Effects of mutations on CYP46A1 activation by EFV in the in vitro enzyme assay. Both Δ(3–27)CYP46A1 and the K422A mutant are activated by EFV. However, the R424A mutation abolishes P450 activation by EFV. The assay conditions are described under “Experimental Procedures.” The results are mean ± S.D. of the measurements in three independent experiments.

FIGURE 6.

Effect of CYP46A1 mutations on EFV and cholesterol binding as assessed by spectral assays. The top of each vertical panel shows a schematic of the assay conditions: circles for CYP46A1, green rectangles for cholesterol, and magenta triangles for EFV. Each panel also shows the spectral parameters of binding (mean of triplicate experiments, S.D. ≤ 20% of a mean value and not shown), representative binding curve for the titrating ligand, and ligand-induced P450 difference spectra (insets) indicating the positions of the spectral peaks and troughs. A, EFV titrations of CYP46A1 in the presence of 20 μm cholesterol. B, cholesterol titrations of substrate-free CYP46A1. C, cholesterol titrations of CYP46A1 in the presence of 20 μm EFV. The assay conditions are described under “Experimental Procedures.” The spectral K_d values in B and C are estimates only because cholesterol and EFV bind very tightly, with the apparent K_d values being much lower than the concentration of CYP46A1 (0.4 μm). The K_d of cholesterol for the R424A mutant in the presence of EFV was not determined because of the weak P450 spectral response.

FIGURE 7.

Effect of CYP46A1 mutations on kinetic parameters of the CYP46A1-cytochrome P450 OR complex.

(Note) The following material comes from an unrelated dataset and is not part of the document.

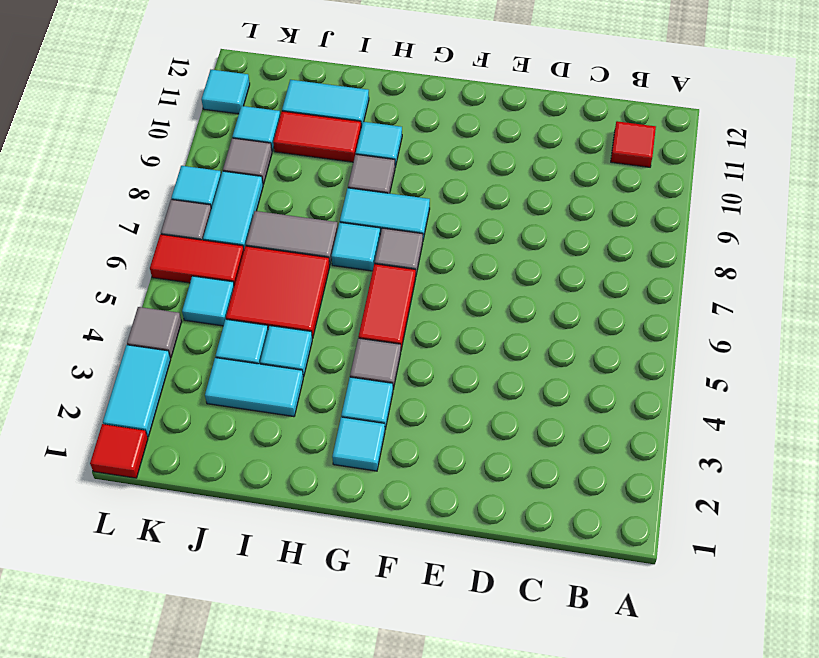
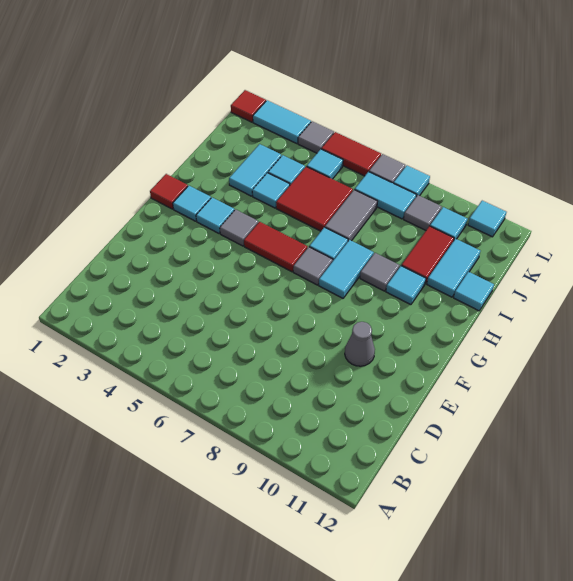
red 1x1 tile [611,121,656,167] -> red 1x1 tile moved to [150,174,188,209]
none -> grey 1x1 cone [345,322,375,366]
none -> cyan 1x1 tile [454,272,494,311]
red 1x2 tile [150,234,244,285] -> red 1x2 tile turned to [321,132,381,176]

Each panel shows a representative kinetic curve and mean ± S.D. of the kinetic parameters, which represent the measurements in three independent experiments. The assay conditions are described under “Experimental Procedures.”

FIGURE 8.

Cartoon representation of the crystal structure of substrate-bound CYP46A1 (PDB code 2Q9F). A, the distribution of crystallographic water molecules (blue spheres). B, putative amino acid residues and water molecules involved in signal transmission from the allosteric site to the P450 active site. Water molecules in EFV-binding site are colored in wheat. The color code is the same as in Fig. 4. Black dashed lines indicate hydrogen bonds.